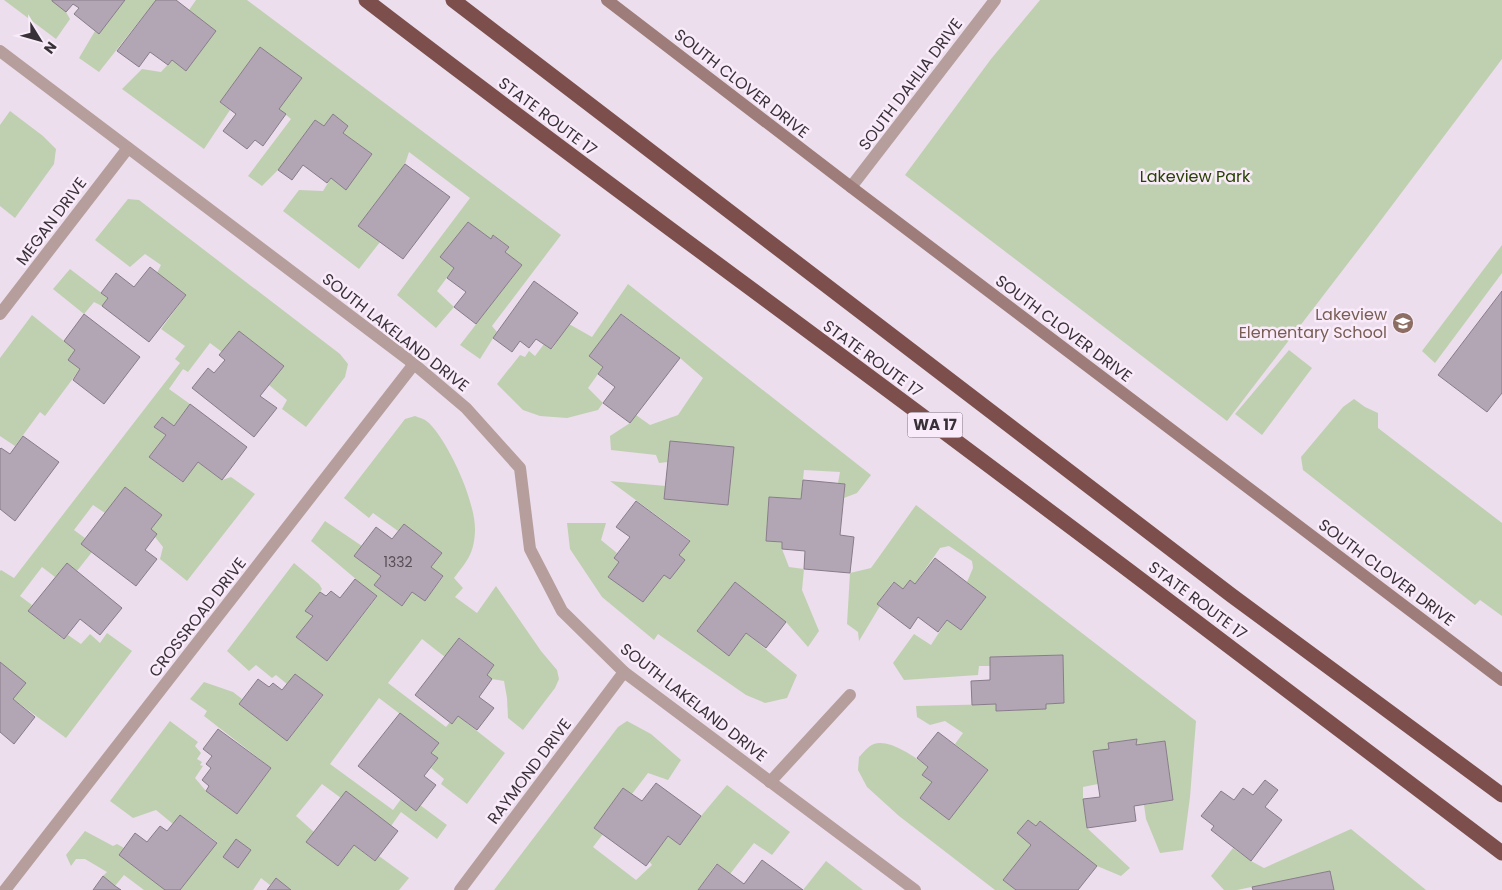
<svg xmlns="http://www.w3.org/2000/svg" width="1502" height="890" viewBox="0 0 1502 890" font-family="Poppins,sans-serif">
	<rect width="100%" height="100%" fill="#ecdeed"/>
	<g fill="#bfd0b1">
		<polygon points="4,0 52,0 66,12 70,19 56,39"/>
		<polygon points="125,0 156,0 99,72 79,58 95,31 99,34"/>
		<polygon points="196,0 247,0 561,235 492,326 497,332 480,359 460,345 522,265 505,252 509,247 494,235 491,239 468,222 441,257 454,268 437,291 454,307 436,328 397,295 470,198 409,152 405,164 358,226 380,242 359,269 283,211 299,190 323,191 331,178 346,189 372,154 343,133 348,126 333,115 324,126 315,120 278,170 262,186 248,176 291,119 279,109 301,78 260,47 220,102 230,110 204,149 122,89 142,69 161,72 172,60 186,71 216,31 189,10"/>
		<polygon points="1040,0 1502,0 1502,59 1372,232 1227,421 905,175 991,59"/>
		<polygon points="10,111 43,136 56,149 54,164 15,218 0,206 0,125"/>
		<polygon points="128,199 139,200 340,354 348,364 345,377 306,427 282,409 287,400 269,385 283,366 239,331 222,352 210,343 188,372 183,369 169,389 190,404 174,426 161,417 154,427 166,435 149,457 182,482 198,462 222,480 231,477 255,494 187,581 160,559 163,547 155,537 157,534 151,529 162,515 125,487 105,513 93,505 74,530 85,538 81,544 92,552 77,571 67,563 55,577 42,567 20,596 32,605 28,611 63,639 68,635 81,644 90,634 100,643 107,633 132,651 66,738 13,699 0,662 0,571 1,570 14,578 180,363 175,359 185,346 161,329 186,295 157,273 161,265 145,254 130,267 95,240"/>
		<polygon points="1502,245 1502,273 1435,363 1422,351"/>
		<polygon points="70,269 108,298 102,306 94,302 84,314 53,289"/>
		<polygon points="628,284 871,475 857,493 844,498 845,484 838,483 840,472 804,470 801,499 769,497 766,541 782,542 782,549 789,567 804,569 802,590 819,631 808,647 786,622 735,582 697,631 729,655 746,633 797,675 787,698 765,703 746,695 658,634 654,640 602,597 570,549 567,523 606,523 601,540 617,553 614,558 619,562 608,577 643,602 664,575 670,579 685,560 679,555 690,540 610,481 666,486 734,447 671,441 668,462 659,463 656,455 611,450 610,436 630,423 636,415 650,425 678,415 703,378 680,358 622,314 589,356 603,367 588,388 603,403 598,410 567,418 540,416 523,410 497,384 520,355 525,357 529,351 535,356 544,344 552,349 569,324 592,337"/>
		<polygon points="32,315 75,350 80,369 45,416 40,412 15,446 0,436 0,358"/>
		<polygon points="1289,350 1312,368 1262,435 1235,414"/>
		<polygon points="1354,399 1365,407 1378,413 1378,428 1502,523 1502,616 1480,600 1475,605 1303,470 1301,457 1343,407"/>
		<path d="M415,416C420,418 425,419 429,423C449,443 476,502 475,531C474,554 467,561 454,578L463,588L455,597L477,613L496,586L541,651L557,670L559,679L555,688L523,730L508,718L507,698L504,681L492,679L487,675L494,665L460,638L445,657L422,639L388,683L446,727L450,722L452,723L458,716L505,753L467,804L441,784L444,779L431,768L438,758L431,753L438,743L379,698L330,764L393,810L401,799L420,805L447,825L437,839L401,812L391,826L346,791L341,798L322,784L296,816L314,832L338,866L354,845L374,861L379,856L409,878L399,890H291L276,879L270,885L261,878L253,890H180L217,842L180,815L173,824L156,810L133,818L110,801L170,721L198,742L195,746L201,753L197,759L202,762L200,765L203,766L195,778L206,791L237,814L271,768L204,716L207,711L190,699L204,682L233,692L242,699L239,704L287,741L323,696L295,674L287,684L276,675L272,678L256,665L249,671L227,651L294,563L319,584L322,589L306,611L313,616L297,637L327,661L377,597L311,541L325,521L362,546L354,556L381,576L374,585L402,606L412,592L425,601L443,577L431,567L442,553L404,524L398,531L373,513L369,518L344,498L405,419Z"/>
		<path d="M916,505L1196,721L1190,797L1183,850L1160,853L1146,819L1144,805L1173,800L1165,741L1136,745V739L1108,743L1109,749L1093,751L1098,784L1083,787V799L1087,828L1130,868L1121,876L1097,866L1040,821L1036,826L1028,820L1017,833L1031,845L1003,880L1016,890H995L899,816L867,787L858,770L859,757C863,753 868,746 874,744C889,738 917,758 928,767L922,775L932,782L920,798L949,820L988,770L955,744L963,733L945,721L930,725L917,717L916,706L996,704L997,711L1045,709L1046,704L1064,703L1063,655L990,657V666H979L978,675L904,680L893,663L914,634L931,645L947,620L961,630L986,597L967,582L973,568L972,561L949,546L940,548L915,584L903,589L893,582L877,604L880,606L859,641L858,632L847,624L850,573L871,568Z"/>
		<polygon points="627,721 651,734 681,760 668,780 648,773 632,794 623,788 594,828 603,834 593,847 636,880 652,865 649,861 668,836 680,845 701,816 727,785 790,832 772,855 754,843 730,874 716,864 698,890 494,890 618,727"/>
		<polygon points="1351,829 1426,890 1334,890 1330,871 1237,890 1224,890 1211,876 1233,848 1251,861 1264,868"/>
		<polygon points="85,831 113,846 117,844 124,848 119,855 165,890 144,890 124,875 115,886 103,876 107,872 85,859 76,859 71,866 66,855"/>
		<polygon points="826,861 863,890 803,890"/>
	</g>
	<g fill="#b3a6b4" stroke="#897c8a">
		<polygon points="52,0 125,0 99,34 74,14 79,8 73,4 66,12 52,1"/>
		<polygon points="156,0 176,0 216,31 186,71 172,60 168,65 150,52 139,67 117,51"/>
		<polygon points="260,47 302,78 279,109 286,114 263,146 255,140 247,149 223,131 236,114 220,102"/>
		<polygon points="333,114 348,126 343,133 372,154 346,190 331,178 327,183 303,165 292,180 278,170 315,120 324,126"/>
		<polygon points="405,164 450,197 403,259 358,226"/>
		<polygon points="468,222 491,239 493,235 509,247 505,252 522,265 476,324 454,307 466,292 447,278 454,268 440,257"/>
		<polygon points="150,267 186,295 149,342 102,306 108,298 101,293 116,273 134,287"/>
		<polygon points="534,281 578,313 551,349 536,339 529,348 520,341 512,352 493,338"/>
		<polygon points="1502,291 1502,393 1487,412 1438,375"/>
		<polygon points="84,314 140,357 104,404 73,380 80,369 68,360 75,350 64,341"/>
		<polygon points="621,314 680,358 630,423 603,403 615,387 598,374 603,367 589,356"/>
		<polygon points="239,331 284,366 260,396 277,408 254,437 192,388 208,368 214,373 225,360 219,355"/>
		<polygon points="190,404 247,447 222,480 198,462 183,482 149,457 166,435 154,427 162,417 174,426"/>
		<polygon points="23,436 59,462 15,521 0,509 0,449 1,448 10,454"/>
		<polygon points="670,441 734,447 728,505 664,499"/>
		<polygon points="803,480 845,484 840,535 854,537 850,573 804,569 805,551 782,549 782,542 766,541 769,497 801,499"/>
		<polygon points="125,487 162,515 151,529 157,534 145,550 157,559 136,586 81,544"/>
		<polygon points="636,501 690,541 679,555 685,560 670,579 664,575 643,602 608,577 619,562 614,558 630,537 616,527"/>
		<polygon points="404,524 442,553 431,567 443,576 425,601 412,592 402,606 374,585 381,576 354,556 376,527 392,539"/>
		<polygon points="935,558 986,597 961,630 947,620 938,632 918,617 910,629 877,604 894,582 903,589 910,580 915,584"/>
		<polygon points="67,563 122,608 100,635 80,619 64,639 28,611"/>
		<polygon points="355,579 377,596 327,661 296,637 313,616 305,611 320,592 326,596 331,591 340,598"/>
		<polygon points="735,582 786,622 766,648 746,633 729,656 697,631"/>
		<polygon points="459,638 494,665 487,675 492,679 479,697 494,708 477,730 458,716 452,724 415,695"/>
		<polygon points="1063,655 1064,703 1046,704 1046,709 996,711 996,704 972,705 971,681 990,680 990,657"/>
		<polygon points="0,662 26,683 13,699 35,717 14,744 0,732"/>
		<polygon points="295,674 323,695 287,741 239,704 258,679 269,687 273,683 282,690"/>
		<polygon points="400,713 439,743 431,753 438,758 424,776 436,785 416,811 358,766"/>
		<polygon points="218,729 271,768 237,814 206,791 209,786 202,780 211,768 206,764 212,756 203,749"/>
		<polygon points="938,732 988,770 949,820 920,798 932,782 922,775 928,767 917,758"/>
		<polygon points="1137,739 1136,745 1165,741 1173,800 1134,806 1136,821 1087,828 1083,799 1100,797 1093,751 1109,749 1108,743"/>
		<polygon points="1265,780 1278,790 1265,807 1282,820 1251,861 1211,830 1214,826 1201,816 1221,791 1234,800 1243,788 1253,795"/>
		<polygon points="656,783 701,816 680,845 668,836 646,866 594,828 623,788 642,801"/>
		<polygon points="346,791 398,831 375,861 354,845 338,866 306,842"/>
		<polygon points="180,815 217,843 180,890 165,890 119,855 135,833 147,842 160,826 167,831"/>
		<polygon points="1028,820 1036,826 1040,821 1097,866 1078,890 1016,890 1003,880 1031,845 1017,833"/>
		<polygon points="236,839 251,850 238,868 223,857"/>
		<polygon points="762,860 803,890 698,890 717,864 744,884"/>
		<polygon points="1330,871 1334,890 1253,890 1252,887"/>
		<polygon points="103,876 115,886 121,890 93,890"/>
		<polygon points="276,878 291,890 267,890"/>
	</g>
	<g fill="none" stroke-linecap="round" stroke-linejoin="round">
		<g stroke="#b59e9c" stroke-width="12">
			<polyline points="0,51 414,364 466,408 520,468 530,549 562,611 624,672 915,890"/>
			<polyline points="851,187 995,0"/>
			<polyline points="0,314 128,148"/>
			<polyline points="770,782 850,695"/>
			<polyline points="5,890 414,364"/>
			<polyline points="460,890 624,672"/>
		</g>
		<polyline stroke="#9e7c79" stroke-width="12" points="607,0 851,187 1502,680"/>
		<g stroke="#7c4f4c" stroke-width="15">
			<path d="M366,0C557,147 751,288 944,432C1131,571 1316,712 1502,853"/>
			<polyline points="453,0 1231,595 1502,795"/>
		</g>
	</g>
	<defs>
		<g id="school-disc" transform="scale(1.125)"><circle r="9.5" fill="#8d6e63" stroke="#f9ebfa"/><path d="M0-5L7-2L0 1L-7-2ZM-4 1L0 2.5L4 1V4Q0 6-4 4Z" fill="#fff"/></g>
	</defs>
	<g fill-rule="evenodd">
		<use href="#school-disc" x="1403" y="323"/>
	</g>
	<g text-anchor="middle" stroke-width="5" stroke-linejoin="round" paint-order="stroke">
		<g font-size="14" fill="#574f57">
			<text x="398" y="567">1332</text>
		</g>
		<rect fill="#f9ebfa" stroke="#726a72" stroke-width="1" x="907.5" y="412.5" width="55" height="25" rx="4"/>
		<g font-size="15" font-weight="bold" fill="#383238">
			<text x="935" y="430">WA 17</text>
		</g>
		<g font-size="16" fill="#383238" stroke="#f9ebfa">
			<text transform="translate(742 83) rotate(38)" y="6">SOUTH CLOVER DRIVE</text>
			<text transform="translate(910 84) rotate(-53)" y="6">SOUTH DAHLIA DRIVE</text>
			<text transform="translate(548 116) rotate(37)" y="6">STATE ROUTE 17</text>
			<text transform="translate(51 221) rotate(-53)" y="6">MEGAN DRIVE</text>
			<text transform="translate(1064 328) rotate(37)" y="6">SOUTH CLOVER DRIVE</text>
			<text transform="translate(396 332) rotate(38)" y="6">SOUTH LAKELAND DRIVE</text>
			<text transform="translate(873 358) rotate(36)" y="6">STATE ROUTE 17</text>
			<text transform="translate(1387 572) rotate(37)" y="6">SOUTH CLOVER DRIVE</text>
			<text transform="translate(1198 600) rotate(37)" y="6">STATE ROUTE 17</text>
			<text transform="translate(197 617) rotate(-52)" y="6">CROSSROAD DRIVE</text>
			<text transform="translate(694 702) rotate(38)" y="6">SOUTH LAKELAND DRIVE</text>
			<text transform="translate(529 771) rotate(-53)" y="6">RAYMOND DRIVE</text>
		</g>
		<g font-size="16" fill="#274102" stroke="#f9ebfa">
			<text x="1195" y="182">Lakeview Park</text>
		</g>
		<g font-size="16" fill="#785e54" stroke="#f9ebfa" text-anchor="end">
			<text x="1387" y="320">Lakeview<tspan x="1387" dy="18">Elementary School</tspan></text>
		</g>
	</g>
	<g transform="translate(40 40) rotate(127)" stroke="#f9ebfa" stroke-width="4" paint-order="stroke">
	<path d="M0-4L9 19L0 12L-9 19Z" fill="#383238"/>
	<text y="-8" font-size="14" font-weight="bold" text-anchor="middle" fill="#383238">N</text>
	</g>
</svg>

Task to carry out - In the data above, which lines lie between the line with "156,0 99,72 79,58" and the line with "43,136 56,149 54,164", inclusive? Print those lines exactly and nothing else.

Answer to this task -
		<polygon points="125,0 156,0 99,72 79,58 95,31 99,34"/>
		<polygon points="196,0 247,0 561,235 492,326 497,332 480,359 460,345 522,265 505,252 509,247 494,235 491,239 468,222 441,257 454,268 437,291 454,307 436,328 397,295 470,198 409,152 405,164 358,226 380,242 359,269 283,211 299,190 323,191 331,178 346,189 372,154 343,133 348,126 333,115 324,126 315,120 278,170 262,186 248,176 291,119 279,109 301,78 260,47 220,102 230,110 204,149 122,89 142,69 161,72 172,60 186,71 216,31 189,10"/>
		<polygon points="1040,0 1502,0 1502,59 1372,232 1227,421 905,175 991,59"/>
		<polygon points="10,111 43,136 56,149 54,164 15,218 0,206 0,125"/>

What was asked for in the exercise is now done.